Als viermaliger Weltmeister scheint Fangio mit Bedacht in dieses Rennen gestartet zu sein. Schon gleich nach der Startlinie kämpfen die Ferraris von Mike Hawthorn und Peter Collins verbissen um die Führung und schenken somit Fangio die Gelegenheit, ihre Fahrtechniken von seiner dritten Position aus zu studieren. Nach dem Rennen erinnert sich der große Pilot: „Ich war überrascht, wie sie sich immer wieder gegenseitig überholten, anstatt als Team zu kooperieren.
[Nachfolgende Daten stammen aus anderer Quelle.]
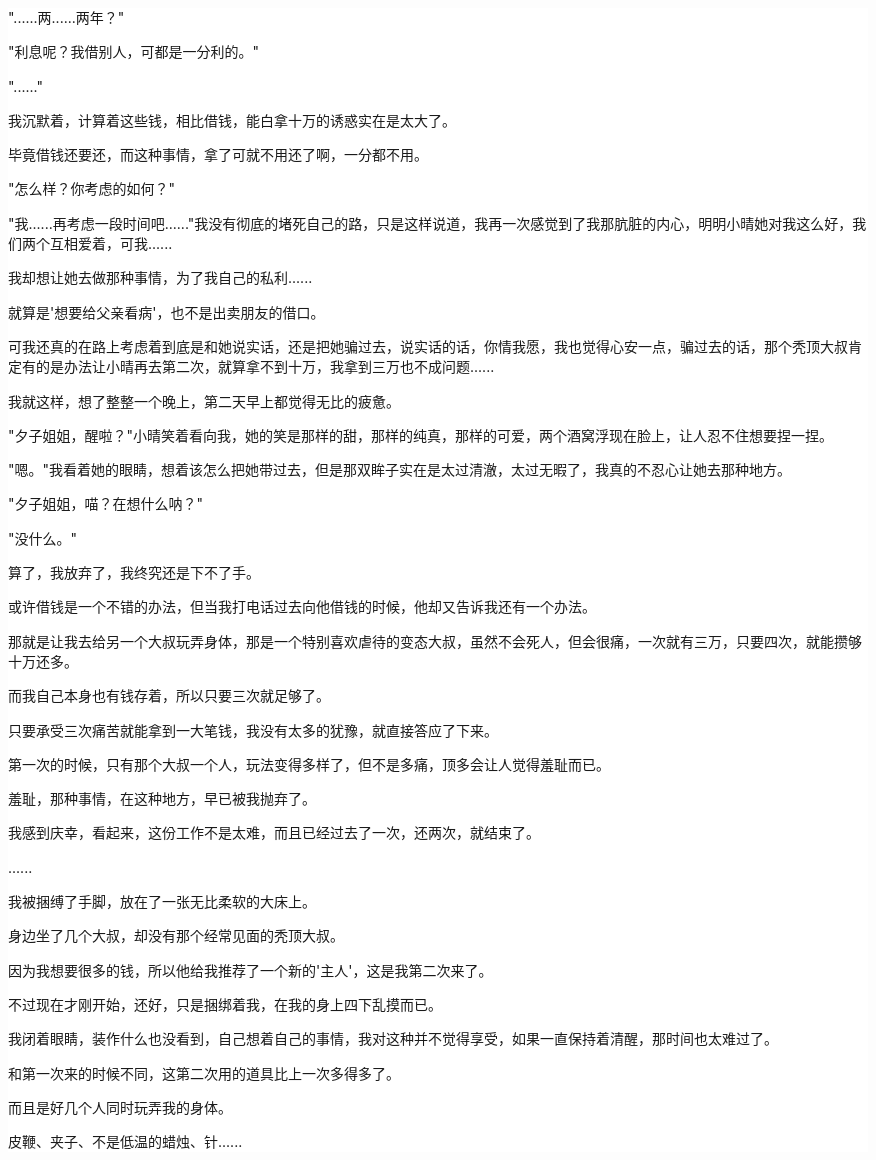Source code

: "......两......两年？"

"利息呢？我借别人，可都是一分利的。"

"......"

我沉默着，计算着这些钱，相比借钱，能白拿十万的诱惑实在是太大了。

毕竟借钱还要还，而这种事情，拿了可就不用还了啊，一分都不用。

"怎么样？你考虑的如何？"

"我......再考虑一段时间吧......"我没有彻底的堵死自己的路，只是这样说道，我再一次感觉到了我那肮脏的内心，明明小晴她对我这么好，我们两个互相爱着，可我......

我却想让她去做那种事情，为了我自己的私利......

就算是'想要给父亲看病'，也不是出卖朋友的借口。

可我还真的在路上考虑着到底是和她说实话，还是把她骗过去，说实话的话，你情我愿，我也觉得心安一点，骗过去的话，那个秃顶大叔肯定有的是办法让小晴再去第二次，就算拿不到十万，我拿到三万也不成问题......

我就这样，想了整整一个晚上，第二天早上都觉得无比的疲惫。

"夕子姐姐，醒啦？"小晴笑着看向我，她的笑是那样的甜，那样的纯真，那样的可爱，两个酒窝浮现在脸上，让人忍不住想要捏一捏。

"嗯。"我看着她的眼睛，想着该怎么把她带过去，但是那双眸子实在是太过清澈，太过无暇了，我真的不忍心让她去那种地方。

"夕子姐姐，喵？在想什么呐？"

"没什么。"

算了，我放弃了，我终究还是下不了手。

或许借钱是一个不错的办法，但当我打电话过去向他借钱的时候，他却又告诉我还有一个办法。

那就是让我去给另一个大叔玩弄身体，那是一个特别喜欢虐待的变态大叔，虽然不会死人，但会很痛，一次就有三万，只要四次，就能攒够十万还多。

而我自己本身也有钱存着，所以只要三次就足够了。

只要承受三次痛苦就能拿到一大笔钱，我没有太多的犹豫，就直接答应了下来。

第一次的时候，只有那个大叔一个人，玩法变得多样了，但不是多痛，顶多会让人觉得羞耻而已。

羞耻，那种事情，在这种地方，早已被我抛弃了。

我感到庆幸，看起来，这份工作不是太难，而且已经过去了一次，还两次，就结束了。

......

我被捆缚了手脚，放在了一张无比柔软的大床上。

身边坐了几个大叔，却没有那个经常见面的秃顶大叔。

因为我想要很多的钱，所以他给我推荐了一个新的'主人'，这是我第二次来了。

不过现在才刚开始，还好，只是捆绑着我，在我的身上四下乱摸而已。

我闭着眼睛，装作什么也没看到，自己想着自己的事情，我对这种并不觉得享受，如果一直保持着清醒，那时间也太难过了。

和第一次来的时候不同，这第二次用的道具比上一次多得多了。

而且是好几个人同时玩弄我的身体。

皮鞭、夹子、不是低温的蜡烛、针......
Statt zu überlegen, wie man nach vorne gemeinsam absichert, duellierten sie sich um die Führung.”
Kämpfen oder kapitulieren
Anfangs der dritten Runde hat Fangio alles verstanden, überholt die Ferraris und baut seinen Vorsprung auf sieben Sekunden pro Runde bis zur zwölften Runde aus. Anders als die voll betankten Ferraris, die für die 22 Runden keinen Tankstopp geplant haben, setzt der Argentinier auf die „Sprint-Strategie” mit einem Boxenstopp. Und der wird zum Desaster. In einer Art von kollektivem Fremdschämen verfolgte das Publikum wie ein Mechaniker beginnt, das linke Hinterrad zu lockern und eine Radmutter, ohne dass dieser es bemerkt, unter dem Auto wegrollt. Es dauerte fast eine halbe Minute, ehe das flüchtende Teil entdeckt und gesichert ist. Endlich kann Fangio wieder zurück auf den Kurs fahren, doch zu diesem Zeitpunkt liegt er bereits 48 Sekunden hinter den Ferraris - und nur mehr zehn Runden vor dem Finish. Aber zur Verblüffung der Menge treibt der Weltmeister seinen Maserati an die Grenzen und stellt Runde um Runde einen neuen Rekord auf. „Ich begann, die höheren Gänge einzulegen. Es war nicht sonderlich angenehm, weil ich in jeder Kurve Grip verlor, aber ich musste einfach siegen.”
Eine Chance
Gleich zu Beginn der vorletzten Runde überholt Fangio Collins und taucht ganz dicht hinter Hawthorn auf. „Ich hängte mich an sein Heck und überlegte, wie viele Chancen mir noch zum Überholen blieben. Dann war die Gelegenheit da. Nach einer Reihe von Kurven kam eine kurze Gerade, die in eine 90-Grad-Linkskurve mündete mit einer anschließenden ebenso engen Wende nach rechts. Auf dem geraden Stück zog Hawthorn nach rechts um die Kurve im optimalen Winkel anzufahren. Ich ergriff meine Chance und zog sofort nach innen.” Dieses gewitzte Fahrmanöver gibt Fangio einen wichtigen Vorteil: Er sichert sich die Führung im Feld, die er bis zum Ziel nicht mehr abgeben wird. Damit wird er zum Held eines der berühmtesten Comebacks während eines Rennverlaufs, welche die Motorsportgeschichte bis heute kennt. „Wissen Sie”, berichtete Fangio später. „Der Nürburgring war ohne Frage immer mein Lieblingskurs. Ich liebte ihn, ich liebte alles an ihm, und an diesem Tag habe ich ihn erobert. An einem anderen Tag hätte er mich besiegt. Wer weiß das schon? Aber an diesem Tag habe ich mich und dieses Auto ans Limit getrieben - und vielleicht noch darüber hinaus. Ich bin vorher noch nie so gefahren, und ich wusste, das würde mir auch nie wieder gelingen.”